In its order, the Commission said: “Assigning a lifeguard with an additional duty of attending to the bar was liable to distract his attention, and he may not be able to keep a close watch on the guests swimming in the pool.” It further said: “While attending to his duties as a bartender, the employee would necessarily have to leave the pool, even for a short period of time, to attend to guests outside the pool.”

KTDC then moved the apex court with an appeal. Upholding the NCDRC order of April 28, 2015 asking KTDC to pay Rs 62.5 lakh compensation to the family of Singh, the Supreme Court stated that “a hotel which provides a swimming pool for its guests owes a duty of care” to them.

“Since the facility of a swimming pool was available for use by the guests of the hotel, there was a close and proximate relationship between the management involving the maintenance of safe conditions in the pool and guests of the hotel using the pool… The duty of care arises from the fact that unless the pool is properly maintained and supervised by trained personnel, it is likely to become a potential source of hazard and danger,” a bench of Justices DY Chandrachud and Hemant Gupta ruled.

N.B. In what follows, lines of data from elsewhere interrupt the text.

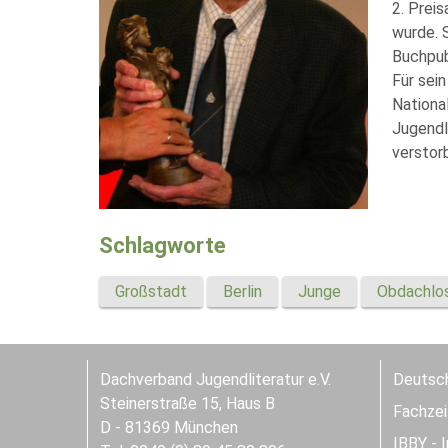
2. Preis
wurde. 
Buchpub
Für sein
Nationa
Jugendl
verstor
Schlagworte
Großstadt
Berlin
Junge
Obdachlos
Dachverband Jugendliteratur e.V.
Deutsch
Steinerstraße 15, Haus B
Fachzeit
D - 81369 München
IBBY - 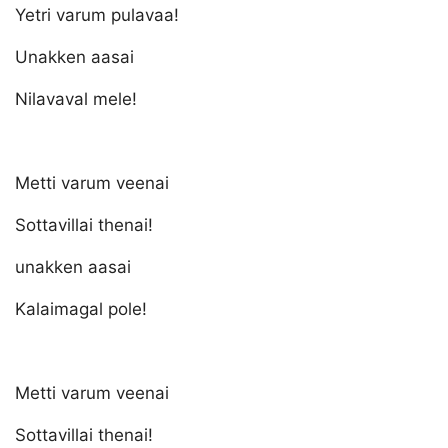
Yetri varum pulavaa!
Unakken aasai
Nilavaval mele!
Metti varum veenai
Sottavillai thenai!
unakken aasai
Kalaimagal pole!
Metti varum veenai
Sottavillai thenai!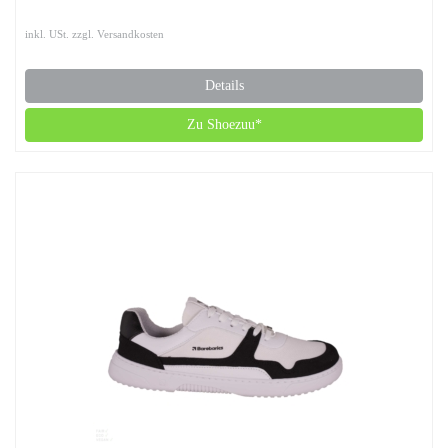
inkl. USt. zzgl. Versandkosten
Details
Zu Shoezuu*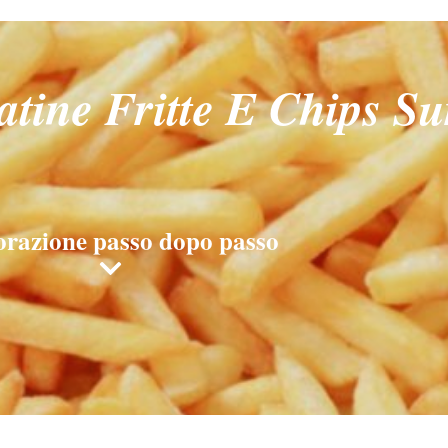
tine Fritte E Chips Su
orazione passo dopo passo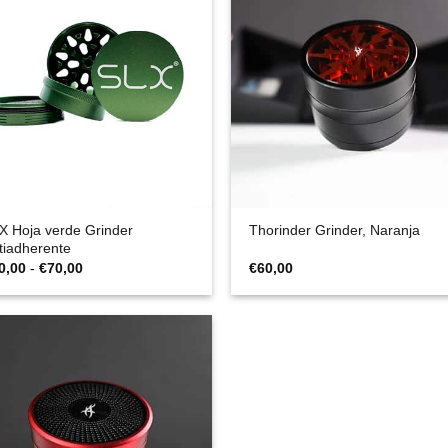
X Hoja verde Grinder
Thorinder Grinder, Naranja
tiadherente
Rango
0,00
-
€
70,00
€
60,00
de
precios:
desde
€60,00
hasta
€70,00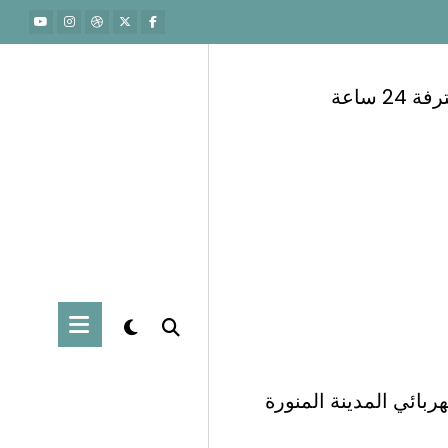
 ساعة
ربائي المدينة المنورة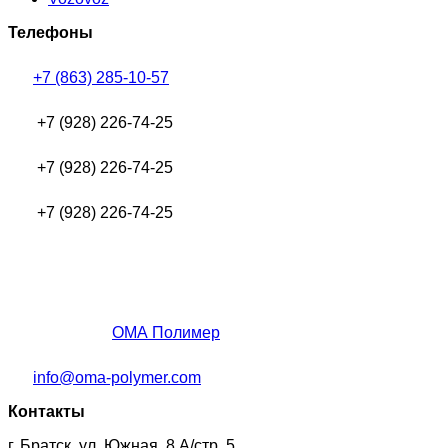
Телефоны
+7 (863) 285-10-57
+7 (928) 226-74-25
+7 (928) 226-74-25
+7 (928) 226-74-25
ОМА Полимер
info@oma-polymer.com
Контакты
г. Братск, ул. Южная, 8 А/стр. 5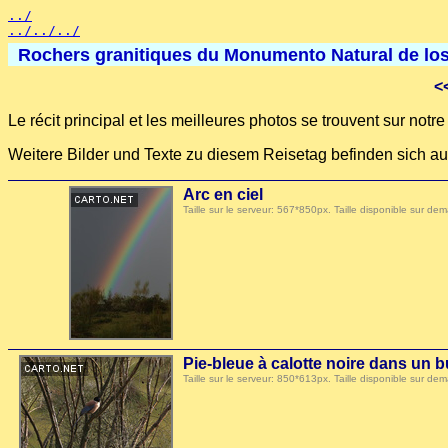
../
../../../
Rochers granitiques du Monumento Natural de los 
<
Le récit principal et les meilleures photos se trouvent sur not
Weitere Bilder und Texte zu diesem Reisetag befinden sich au
Arc en ciel
Taille sur le serveur: 567*850px. Taille disponible sur
Pie-bleue à calotte noire dans un 
Taille sur le serveur: 850*613px. Taille disponible sur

The apex court pointed out that every guest who enters the pool may not have the same level of proficiency as a swimmer. “The management of the hotel can reasonably foresee the consequence which may arise if the pool and its facilities are not properly maintained. The observance of safety requires good facilities and in addition, human supervision over those who use the pool. Allowing or designating a life guard to perform the duties of a bartender is a clear deviation from the duty of care. Mixing drinks does not augur well in preserving the safety of swimmers,” the Court observed.

The order said that the safety norms for water sports prescribed by the National Institute of Water Sports cast an obligation upon the person or entity which provides a swimming pool in a hotel to appoint a lifeguard for the pool. The lifeguard should not be given any other duties which would distract him/her from the work of a lifeguard, the order said. The Court also modified the order awarding compensation and allowed the complainants nine percent interest from the date of institution of the complaint.

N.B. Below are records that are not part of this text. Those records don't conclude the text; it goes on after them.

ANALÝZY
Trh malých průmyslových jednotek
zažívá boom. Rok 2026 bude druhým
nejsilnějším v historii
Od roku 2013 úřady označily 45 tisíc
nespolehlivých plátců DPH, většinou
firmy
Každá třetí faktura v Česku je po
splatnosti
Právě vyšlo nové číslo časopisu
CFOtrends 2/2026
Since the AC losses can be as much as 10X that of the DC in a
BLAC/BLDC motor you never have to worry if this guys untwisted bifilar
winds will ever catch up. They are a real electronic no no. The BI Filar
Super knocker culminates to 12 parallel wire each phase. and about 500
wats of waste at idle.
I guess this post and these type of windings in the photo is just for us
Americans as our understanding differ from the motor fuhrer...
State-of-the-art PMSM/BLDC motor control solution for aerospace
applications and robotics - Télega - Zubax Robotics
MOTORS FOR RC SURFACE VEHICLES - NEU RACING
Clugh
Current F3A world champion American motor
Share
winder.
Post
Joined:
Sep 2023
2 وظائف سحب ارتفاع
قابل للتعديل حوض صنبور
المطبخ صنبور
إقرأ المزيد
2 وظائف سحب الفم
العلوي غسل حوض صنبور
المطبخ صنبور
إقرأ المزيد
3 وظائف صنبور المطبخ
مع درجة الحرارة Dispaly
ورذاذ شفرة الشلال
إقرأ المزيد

Speaking to India Legal, KTDC Chairman M Vijayakumar, however, dismissed the security lapse by saying it was a thing of the past and had no relevance now except for the apex court order. “In fact, we had already complied with the NCDRC order and it was part of a routine procedure to file an appeal against the Commission’s ruling in the apex court.  We paid the compensation to the victim’s family on the orders of the Commission. And on the safety side, KTDC has taken all precautions ever since the unfortunate accident occurred,” he said.

He said KTDC had several high-value hotels and resorts which provided quality service to its customers. “Many tourists visit these places. Most of our guests are international and accustomed to receiving a high standard of service and security. What happened more than a decade back was an unfortunate accident and need not be raked up now as we have complied with all safety norms,” Vijayakumar claimed.

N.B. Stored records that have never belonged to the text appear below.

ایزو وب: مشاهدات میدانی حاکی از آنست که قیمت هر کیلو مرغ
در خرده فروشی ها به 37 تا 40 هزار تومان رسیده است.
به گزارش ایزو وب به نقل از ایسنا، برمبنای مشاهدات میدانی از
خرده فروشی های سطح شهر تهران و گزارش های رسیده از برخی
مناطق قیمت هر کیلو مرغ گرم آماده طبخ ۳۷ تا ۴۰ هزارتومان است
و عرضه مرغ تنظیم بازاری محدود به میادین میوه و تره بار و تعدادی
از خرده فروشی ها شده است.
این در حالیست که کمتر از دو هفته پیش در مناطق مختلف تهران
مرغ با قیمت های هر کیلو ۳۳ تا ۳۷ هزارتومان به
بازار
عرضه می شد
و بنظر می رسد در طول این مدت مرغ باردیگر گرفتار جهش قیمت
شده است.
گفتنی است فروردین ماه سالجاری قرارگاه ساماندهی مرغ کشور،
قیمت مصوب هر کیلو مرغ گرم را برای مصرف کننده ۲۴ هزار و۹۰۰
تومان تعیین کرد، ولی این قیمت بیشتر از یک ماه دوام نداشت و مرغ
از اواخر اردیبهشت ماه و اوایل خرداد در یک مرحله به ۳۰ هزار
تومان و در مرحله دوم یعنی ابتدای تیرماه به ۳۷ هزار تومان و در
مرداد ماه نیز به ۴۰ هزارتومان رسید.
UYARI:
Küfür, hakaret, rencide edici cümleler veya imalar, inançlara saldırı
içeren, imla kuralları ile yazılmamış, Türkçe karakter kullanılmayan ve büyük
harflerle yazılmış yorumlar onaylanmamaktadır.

He said that the KTDC management had never shown any reluctance in complying with the NCDRC order, though they had moved the apex court with an appeal. “Filing an appeal before the apex court should not be seen as an attempt to sabotage the dispensation of justice to the victim’s family. It is a routine, customary practice for a PSU like ours to clarify its position in a court of law and come out clean.”

However, when contacted by India Legal, N Harikrishnan, General Manager of Hotel Samudra, said the accident occurred after the pool was closed for guests. “The pool is open from 6 am to 6 pm and the accident occurred around 7 pm. That is why there was no lifeguard,” he said. He also said KTDC ensured that lifeguards are deployed at the poolside whenever the pool is open for guests.

Pandalam Sudhakaran, former KTDC chairman, said the Court verdict should be treated as a lesson instead of addressing it like a setback.

“We cannot afford to have human casualties at KTDC-run hotels and resorts. People come here to relax. The security of every guest is of paramount importance to a hotelier. The responsibility is greater if it is run by a State-owned institution. Everybody concerned should learn a lesson from the incident,” he said.